**Exercise description**
Begin with the line containing "e medici che diffondono false informazioni o" and copy each line exactly through the last line of the entries, inclusive.

━━━━━ Extracted records

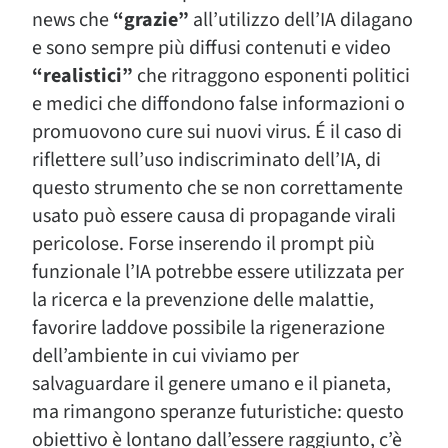
news che
“grazie”
all’utilizzo dell’IA dilagano
e sono sempre più diffusi contenuti e video
“realistici”
che ritraggono esponenti politici
e medici che diffondono false informazioni o
promuovono cure sui nuovi virus. É il caso di
riflettere sull’uso indiscriminato dell’IA, di
questo strumento che se non correttamente
usato può essere causa di propagande virali
pericolose. Forse inserendo il prompt più
funzionale l’IA potrebbe essere utilizzata per
la ricerca e la prevenzione delle malattie,
favorire laddove possibile la rigenerazione
dell’ambiente in cui viviamo per
salvaguardare il genere umano e il pianeta,
ma rimangono speranze futuristiche: questo
obiettivo è lontano dall’essere raggiunto, c’è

━━━━━━━━━━

**Result for this exercise**
e medici che diffondono false informazioni o
promuovono cure sui nuovi virus. É il caso di
riflettere sull’uso indiscriminato dell’IA, di
questo strumento che se non correttamente
usato può essere causa di propagande virali
pericolose. Forse inserendo il prompt più
funzionale l’IA potrebbe essere utilizzata per
la ricerca e la prevenzione delle malattie,
favorire laddove possibile la rigenerazione
dell’ambiente in cui viviamo per
salvaguardare il genere umano e il pianeta,
ma rimangono speranze futuristiche: questo
obiettivo è lontano dall’essere raggiunto, c’è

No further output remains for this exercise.